Dearest Delia,

My heart is in two pieces. I still feel the love that radiated from you every day, from your smile, your touch, even though it seemed that we were destined to drift along in this world. I remember, what felt like moments ago, how the sunlight strained through that dusty window, shining on your fringe, your cheek. It was as if you wore a halo and I was in the presence of an angel.

And the other half… the other half dwells in the truth. The truth I always felt, that you and I could never be, even if we strove and comforted ourselves with every stolen smile. I always feared in this cold world of losing you, always in the back of my mind, but I never thought it would be so literal. The ice that pierced my heart when I received the news left me numb. Alone. I don't think I will be whole again.
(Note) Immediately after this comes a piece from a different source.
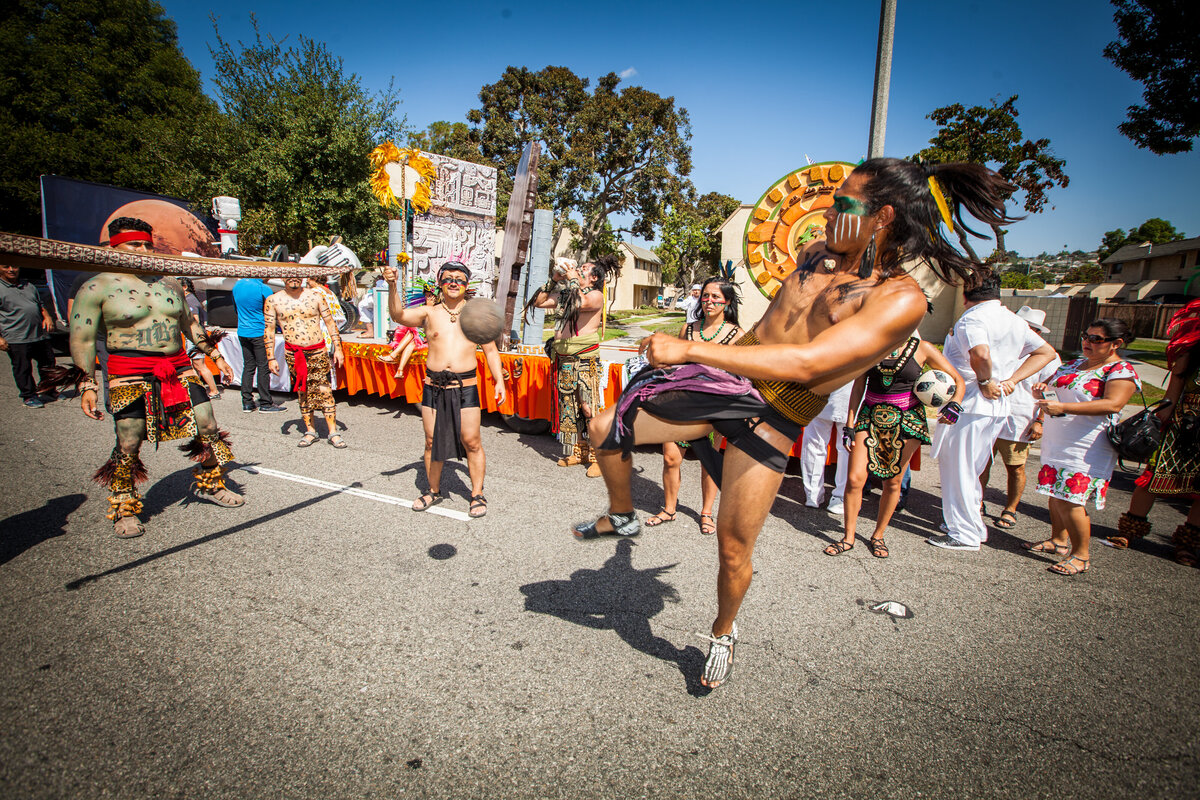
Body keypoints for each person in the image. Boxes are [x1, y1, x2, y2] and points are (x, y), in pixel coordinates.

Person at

You mother suggested I write perhaps, but what good could a few scratches on a sheaf of paper do to express… anything. You no longer know me and that is worse than losing you completely to a motorist's carelessness. Because you are there and yet not. And you are more alone than you will ever know.

The flat, our moment in the sun, will remain just that, a testament to what we deserve. One day you will have those yellow walls, that china. Perhaps.
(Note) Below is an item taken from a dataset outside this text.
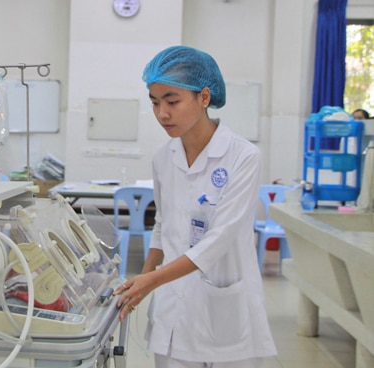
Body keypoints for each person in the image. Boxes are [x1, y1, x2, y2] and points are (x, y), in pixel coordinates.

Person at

I shall endeavor to write you once a day in some fleeting school girl hope that you should recover or perhaps understand what happened. I will never forget you and I will never stop loving you. It could be, by some holiday miracle, you will be well enough and I will see you again at Christmas. My past has taught me that hope is a silly thing, but my time at Nonnatus has taught me that miracles can happen. Again, perhaps.

Until we met again, forever yours
-Pats

Wiping away a hidden tear, Patience Mount dates and seals her letter before secreting it under her pillow and switching off the bedside light. Her deep sigh does not escape the notice of her snoozing roommate, but the weight it holds is something only Patsy can bear.